The SEC filed a letter in a New Jersey federal courtroom Thursday informing Judge Kevin McNulty that the court-approved monitorship plan, under which Brogdon agreed to repay millions of dollars to investors harmed by a string of senior living bond deals, is “unlikely to generate additional benefit for investors.”

“Given the history of the monitorship plan, which has been characterized by a slower pace of sales, at lower prices, and with lower net proceeds than the Brogdons have projected, the SEC is concerned that further extensions will serve only to provide injunctive protection to the Brogdons and their assets while at best treading water with respect to the monitor’s fees, and thus will not generate additional value for investors,” the SEC told the court.
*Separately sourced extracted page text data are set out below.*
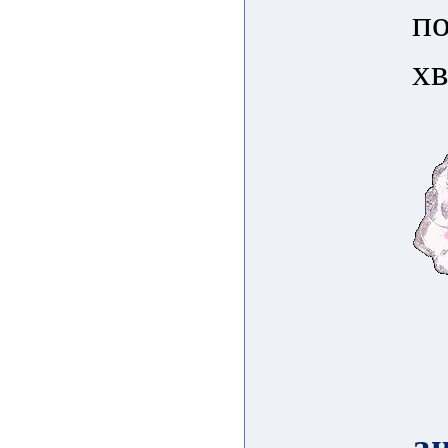
по
хв
а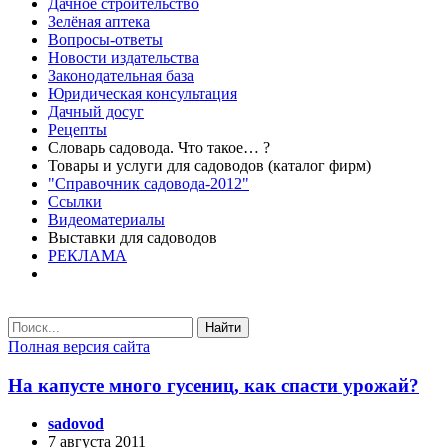
Дачное строительство
Зелёная аптека
Вопросы-ответы
Новости издательства
Законодательная база
Юридическая консультация
Дачный досуг
Рецепты
Словарь садовода. Что такое… ?
Товары и услуги для садоводов (каталог фирм)
"Справочник садовода-2012"
Ссылки
Видеоматериалы
Выставки для садоводов
РЕКЛАМА
Найти
Полная версия сайта
На капусте много гусениц, как спасти урожай?
sadovod
7 августа 2011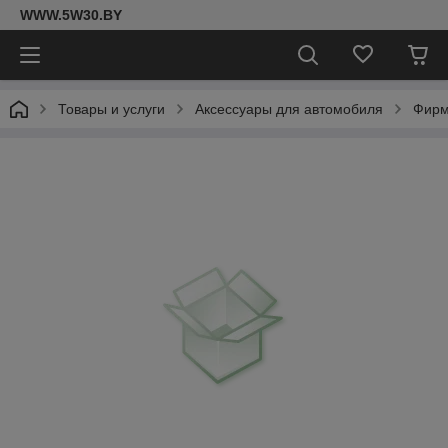
WWW.5W30.BY
Товары и услуги
Аксессуары для автомобиля
Фирм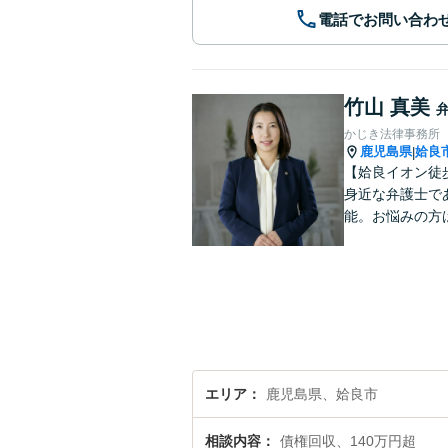
電話でお問い合わ
竹山 真美
かじき法律事務所
鹿児島県
姶良
|
【姶良イオン徒
身近な弁護士で
能。お悩みの方
エリア
鹿児島県、姶良市
相談内容
債権回収、140万円超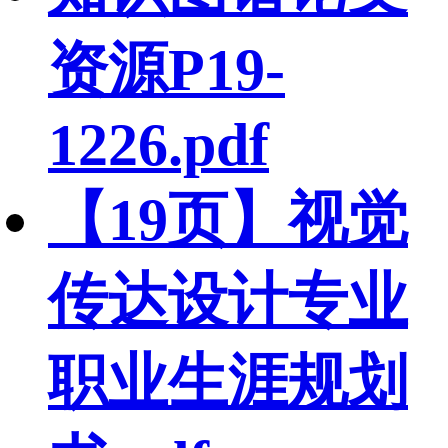
资源P19-
1226.pdf
【19页】视觉
传达设计专业
职业生涯规划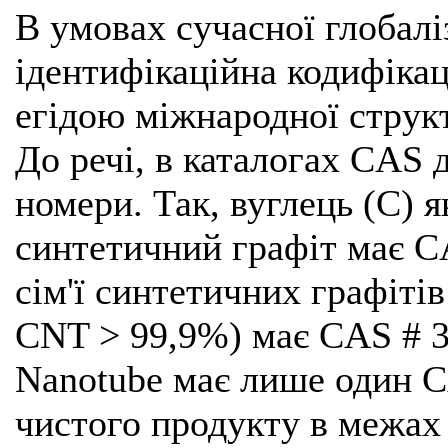
В умовах сучасної глобалі
ідентифікаційна кодифікац
егідою міжнародної струк
До речі, в каталогах CAS 
номери. Так, вуглець (С) 
синтетичний графіт має CA
сім'ї синтетичних графіті
CNT > 99,9%) має CAS # 3
Nanotube має лише один C
чистого продукту в межах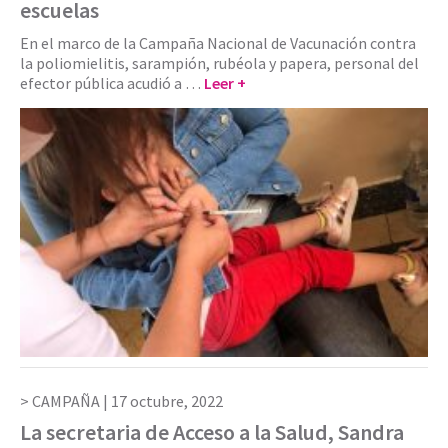
escuelas
En el marco de la Campaña Nacional de Vacunación contra
la poliomielitis, sarampión, rubéola y papera, personal del
efector pública acudió a …
Leer +
CAMPAÑA |
17 octubre, 2022
La secretaria de Acceso a la Salud, Sandra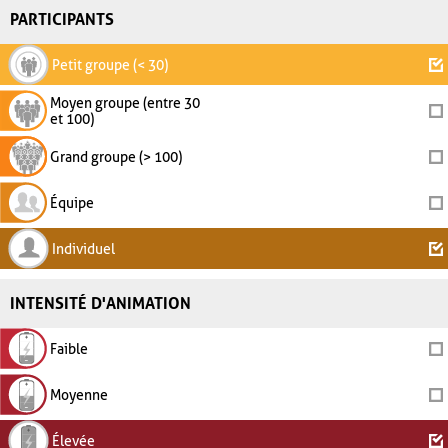
PARTICIPANTS
Petit groupe (< 30)
Moyen groupe (entre 30
et 100)
Grand groupe (> 100)
Équipe
Individuel
INTENSITÉ D'ANIMATION
Faible
Moyenne
Élevée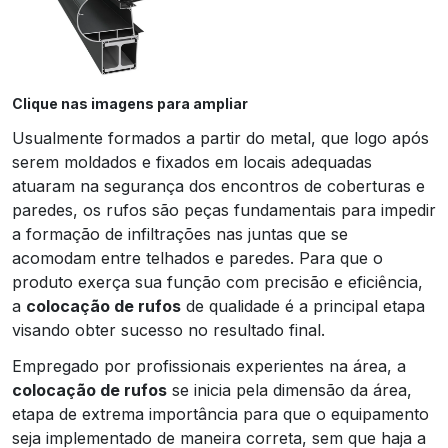
Clique nas imagens para ampliar
Usualmente formados a partir do metal, que logo após
serem moldados e fixados em locais adequadas
atuaram na segurança dos encontros de coberturas e
paredes, os rufos são peças fundamentais para impedir
a formação de infiltrações nas juntas que se
acomodam entre telhados e paredes. Para que o
produto exerça sua função com precisão e eficiência,
a
colocação de rufos
de qualidade é a principal etapa
visando obter sucesso no resultado final.
Empregado por profissionais experientes na área, a
colocação de rufos
se inicia pela dimensão da área,
etapa de extrema importância para que o equipamento
seja implementado de maneira correta, sem que haja a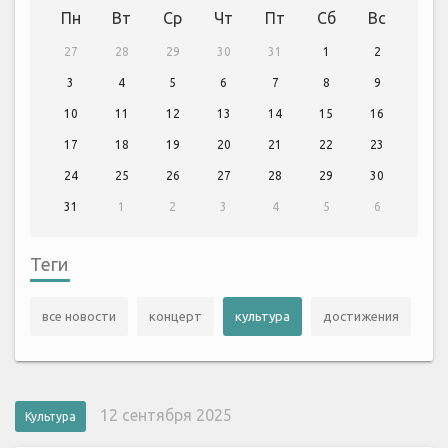
Пн
Вт
Ср
Чт
Пт
Сб
Вс
27
28
29
30
31
1
2
3
4
5
6
7
8
9
10
11
12
13
14
15
16
17
18
19
20
21
22
23
24
25
26
27
28
29
30
31
1
2
3
4
5
6
Теги
все новости
концерт
культура
достижения
12 сентября 2025
Культура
The plan would be converted into a money judgment under an existing court order, with a financial penalty to be determined later.

The SEC in 2015 charged Brogdon with fraudulently raising $168 million from 54 conduit municipal bond deals and $22 million from private placements over 25 years, using the money for personal expenses and other business pursuits while the nursing homes they financed defaulted on the payments. The court found Brogdon liable for the fraud that same year.

In 2016 the court ordered Brogdon to submit a plan to repay bondholders in full, and Brogdon said he could achieve that by the end of 2017. Soneet Kapila, a Fort Lauderdale, Florida, CPA, was assigned a monitor to oversee Brogdon’s progress in converting his personal assets into money for investors.

But in an April 30, 2019, report, Kaplila told the court that Brogdon was uncooperative and appearing to be dragging his feet on the sales of his personal property while continuing to spend lavishly on himself and his family.

Brogdon’s attorneys disputed Kapila’s version of events in their own letter to the judge, asserting that their client was making a good-faith effort to sell two expensive homes and an aircraft. Brogdon exited personal bankruptcy last year.

“The Brogdons still own, and are paying high carrying costs for, three assets—their condominium at the St. Regis in Atlanta, their vacation home on St. Simons Island, and their King Air 300 airplane—that have been the subject of extensive discussion before the Court for more than a year,” the SEC told the judge.

Though investors have been paid nearly $33 million under the monitorship plan, they are still owed more than $65 million, the SEC said. That means that regardless of the court's actions, the chance is slim that investors will be made whole.

Brogdon has been and projects to continue spending about $70,000 a month on personal expenses, the SEC told the court, an amount Brogdon’s lawyers have said is attributable mainly to the costs of maintaining his existing assets so they can be sold. If the monitorship were to continue, the SEC wrote, the sale of the property already under contract would probably not justify the cost of Kapila and his professionals working on the plan.

The decision is McNulty’s whether to press on with the monitorship plan or to default back to the judgment entered in 2015. In addition to ordering Brogdon and his wife to repay in full all investors, the judgment orders them to pay disgorgement and prejudgment interest, and for Brogdon to pay a civil penalty, in amounts to be determined by the court at a later date.